■ WORK REQUEST:
Reproduce the part of the material that opens with the line containing "Which slice is the largest?" and closes with the line containing "How many times", keeping both of those lines. Leave the pictures out of your copy.

■ INPUT DATA:

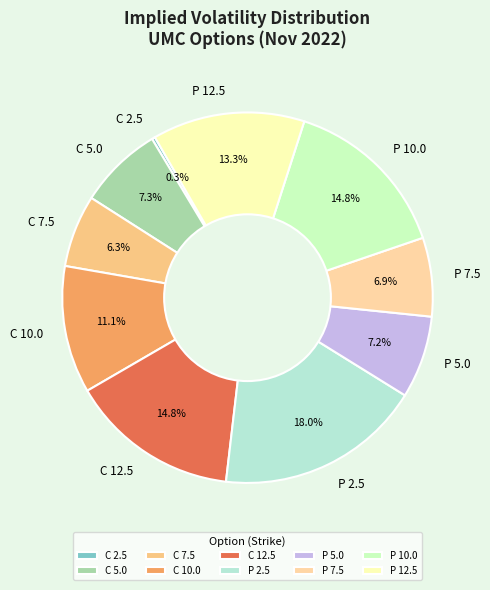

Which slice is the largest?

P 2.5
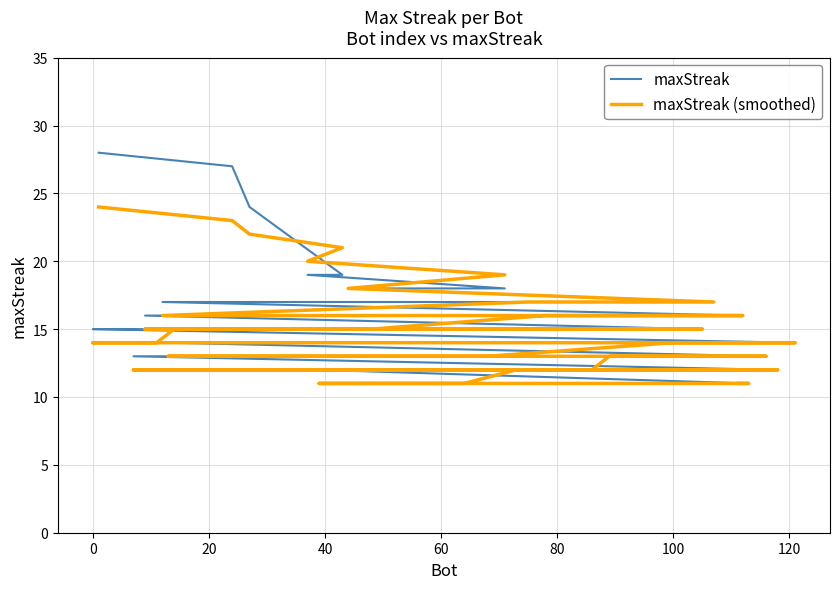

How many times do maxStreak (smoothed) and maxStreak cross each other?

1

--

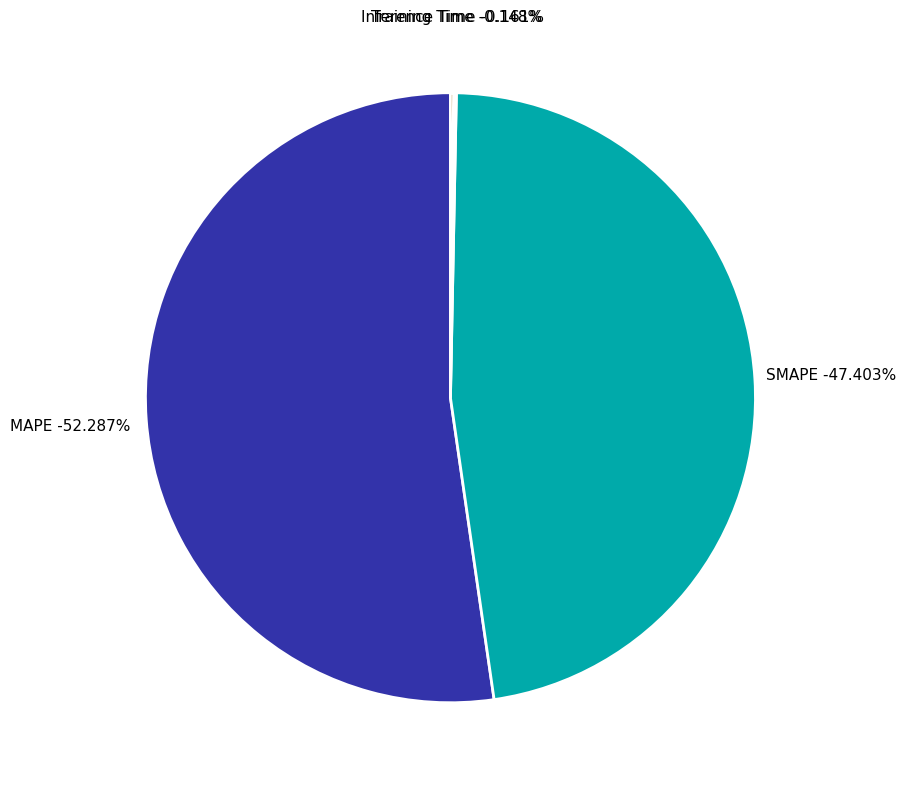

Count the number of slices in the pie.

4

...

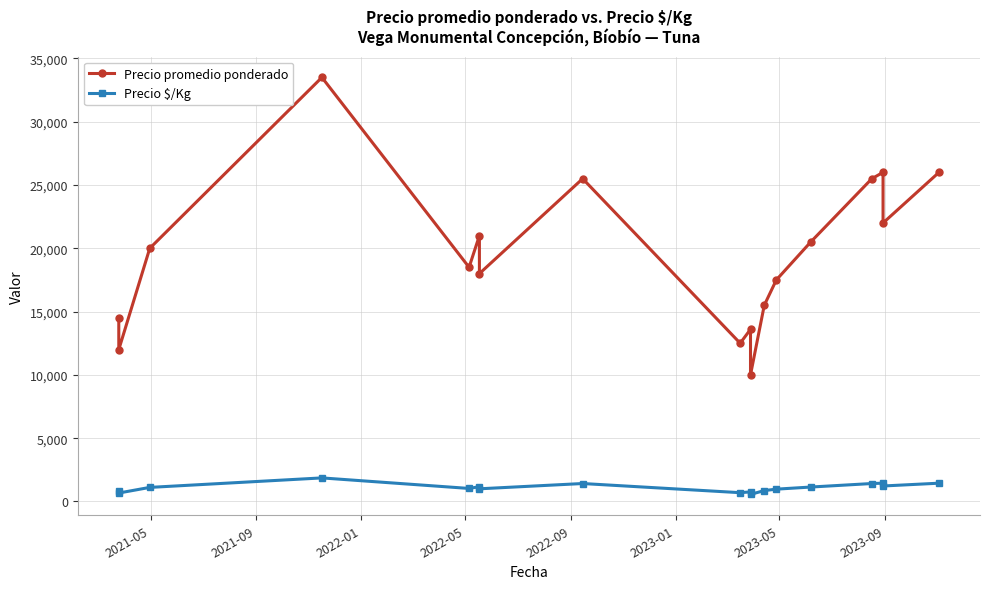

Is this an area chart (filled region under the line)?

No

■ WRITTEN RESPONSE:
Which slice is the largest?

P 2.5

How many times do maxStreak (smoothed) and maxStreak cross each other?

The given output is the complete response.